The most recent major initiative to come of this theme is the formation of the African LGBTQI+ Migration Research Network (ALMN). ALMN aims to advance scholarship on all facets of LGBTQI+ migration, by bringing together scholars, researchers, practitioners, activists and service providers to spark critical conversations, promote knowledge exchange, support evidence-based policy responses, and initiate effective and ethical collaborations.
One of the main ALMN projects was Bodies at the Borders, which investigated LGBTQI+ refugees’ efforts to navigate informality and insecurity in urban Nairobi. The project also explored the impacts and meanings of this population’s increasing visibility and strong digital presence, not only for Kenya and other East African reception countries but also for global protection structures.

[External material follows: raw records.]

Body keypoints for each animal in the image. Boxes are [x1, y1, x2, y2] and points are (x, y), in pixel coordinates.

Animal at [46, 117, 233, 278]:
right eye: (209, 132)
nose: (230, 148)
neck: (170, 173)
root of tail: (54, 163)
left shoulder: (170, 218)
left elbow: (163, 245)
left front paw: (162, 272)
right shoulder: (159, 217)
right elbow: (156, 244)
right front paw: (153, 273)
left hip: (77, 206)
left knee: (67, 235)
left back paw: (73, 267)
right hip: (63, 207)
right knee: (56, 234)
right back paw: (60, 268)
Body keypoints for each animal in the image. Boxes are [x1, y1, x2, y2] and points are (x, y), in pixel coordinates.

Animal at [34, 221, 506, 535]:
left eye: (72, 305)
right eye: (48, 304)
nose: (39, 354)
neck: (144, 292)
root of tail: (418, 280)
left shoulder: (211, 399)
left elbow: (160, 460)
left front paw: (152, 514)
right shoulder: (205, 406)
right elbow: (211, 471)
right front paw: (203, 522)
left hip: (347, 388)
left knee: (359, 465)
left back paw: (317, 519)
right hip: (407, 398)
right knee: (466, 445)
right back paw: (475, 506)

The Vulnerability Amplified project captured baseline quantitative data on LGBTQI+ migrants and asylum seekers. This was achieved by rolling out three anonymous surveys administered via WhatsApp. As well as capturing basic demographic information, the surveys posed simple questions about participants’ gender, sexuality, documentation status, reason for migrating and experiences of harassment and/or violence. The data collected showed that South Africa hosts significant numbers of LGBTQI+ migrants and asylum seekers – something long suspected but difficult to prove. It also revealed that this population is more dispersed and diverse than previously thought.

What are some of the research team’s recent publications, events or accomplishments?

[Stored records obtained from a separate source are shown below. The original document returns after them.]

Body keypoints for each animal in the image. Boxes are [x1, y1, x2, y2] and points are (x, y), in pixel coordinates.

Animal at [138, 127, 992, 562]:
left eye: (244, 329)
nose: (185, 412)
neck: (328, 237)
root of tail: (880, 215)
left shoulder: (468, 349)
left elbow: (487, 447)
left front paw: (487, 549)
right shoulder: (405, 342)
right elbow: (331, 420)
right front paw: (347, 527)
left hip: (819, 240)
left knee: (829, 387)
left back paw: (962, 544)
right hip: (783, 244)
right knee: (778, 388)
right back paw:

Marnell led the editorial team that recently published the open access collection – East African Queer and Trans Displacements – which offers the first in-depth examination of queer and trans displacement in the region. Bringing together diverse case studies and interdisciplinary perspectives, this collection features original creative works by queer and trans diasporic writers and artists with first-hand experiences of displacement. Join the online launch of this book collection on Monday, 2 March, 15:00 (UK time). Click here to RSVP for the event: https://tinyurl.com/2ypnjufs.
Marnell was also one of the joint recipients of the 2025 QASA award for best published scholarly essay by a graduate student award for his paper: ‘Radical Imaginings: Queering the Politics and Praxis of Participatory Arts-Based Research.’ In this paper Marnell investigates how participatory action research (PAR) can be queered through arts-based methodologies. Drawing on work with participants from the African Centre for Migration and Society’s MoVE (methods:visual:explore) project, Marnell demonstrates that this queering of PAR enables participants to use artistic practices to reflect on the complexities and contradictions of their lives and experiences, rather than seeking artificial coherence within them.

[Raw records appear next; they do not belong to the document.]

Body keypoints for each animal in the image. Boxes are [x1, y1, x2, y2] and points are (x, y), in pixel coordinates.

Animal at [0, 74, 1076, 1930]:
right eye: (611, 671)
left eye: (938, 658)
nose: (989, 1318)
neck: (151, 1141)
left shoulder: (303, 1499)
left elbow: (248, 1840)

Yingwana’s latest publication is an entry in the Palgrave Encyclopedia of Sexuality Education on ‘Sex Work in Africa’. The living reference traces the historical evolution of sex work across the continent—from precolonial systems and colonial economies to contemporary urban and migratory contexts—while analysing how legal regimes (criminalisation, partial criminalisation, legalization, and decriminalisation) shape sex workers’ rights and vulnerabilities. Yingwana also one of the winners of the Canon Collins Change Makers Award for the Mothers and Caregivers in Sex Work project. In partnership with Mothers for the Future (M4F) a support group for sex working mothers in South Africa, this feminist participatory action research (FPAR) project not only seeks to understand the parenting needs of mothers who sell sex and those who take care of their children, but also implement some of the findings from the pilot phase.